SCHMIDT: (Spanish spoken)
SCHMIDT: It's been decades since my grandmother walked into the temple where she got married.
SCHMIDT: Oh, it's amazing. It's so thrilling that I can't believe myself that I'm here 65 years later. It's something unbelievable. (Spanish spoken)
SCHMIDT: There are old black and white photographs in the temple. In one of them, my Bobe pointed out the legendary chefs, standing in the back row.
SCHMIDT: (Spanish spoken)
SCHMIDT: They were the ones who used to make the food.
SCHMIDT: Yeah. This is Motele. (Spanish spoken)
SCHMIDT: Motele is wearing a black hat, and Etel is in a plaid apron. They look serious, like people in old black and white photos do. It turns out that black and white photographs, and 50-year-old grease stains on the walls in the old kitchen, would be the closest I'd get to the fabled recipes. Only one of the Shlejters' children got married. And believe me, I know this is a sad and strange twist, but their lone grandchild killed his parents and he went to jail. As far as I can tell, the recipes just didn't survive through the generations for us to learn how the Shlejters gave their food its special flavor.
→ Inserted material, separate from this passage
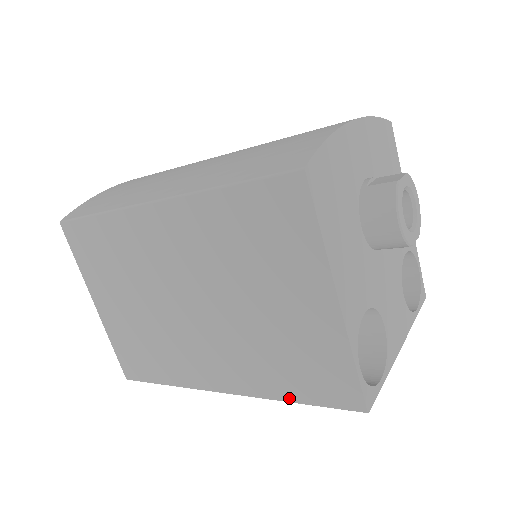
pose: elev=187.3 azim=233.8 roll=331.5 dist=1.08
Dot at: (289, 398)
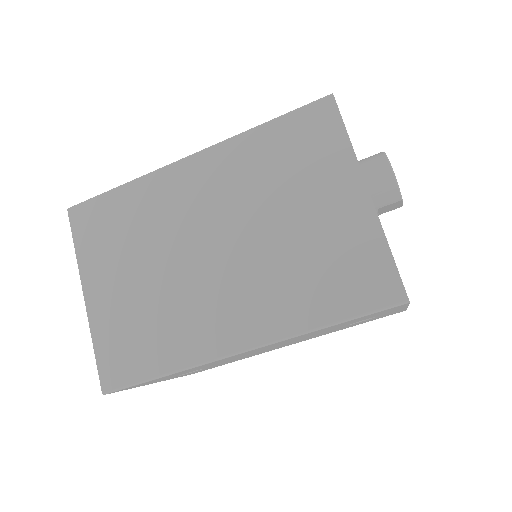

Would you like to know what Etel's secret was?
SCHMIDT: Oh yes, I would love to ask her, but I don't know if she will tell me. You know, a lot of people has your own secrets, like me.
SCHMIDT: My grandmother likes to play at being mysterious, but she did let me and my sister take a video of her cooking in her little apartment.
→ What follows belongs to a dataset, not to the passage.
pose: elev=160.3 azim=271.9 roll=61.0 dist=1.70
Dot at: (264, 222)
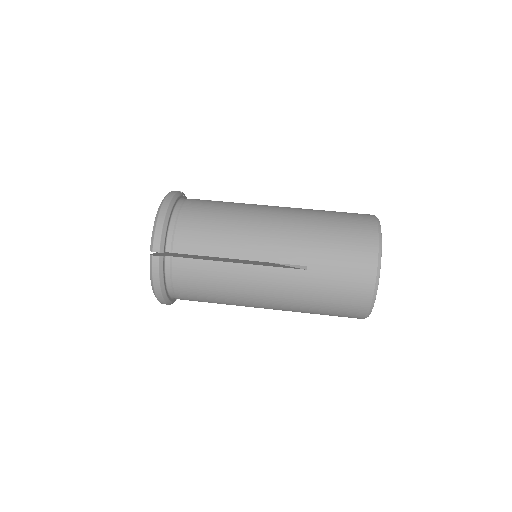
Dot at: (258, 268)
SCHMIDT: Twelve tablecloths...
SCHMIDT: ...tablespoons of confectioner sugar. OK. Yeah, I'm done, see?
SCHMIDT: She showed us how to make delicate horseshoe shaped walnut cookies, typically served at Mexican weddings. As far back as I can remember, she's served them at Shabbat dinner, alongside Jewish Mandelbrot pastries.
SCHMIDT: (Spanish spoken)
SCHMIDT: For a snack, Bobe fried up rinds of chicken fat with onions, shtetl style, and put them in a taco with guacamole and chile. As I watched her through the camera, flavors and memories mixed together in layers - the Eastern Europe of my great grandparents, and the taste of home in Mexico City. For NPR News, I'm Alex Schmidt.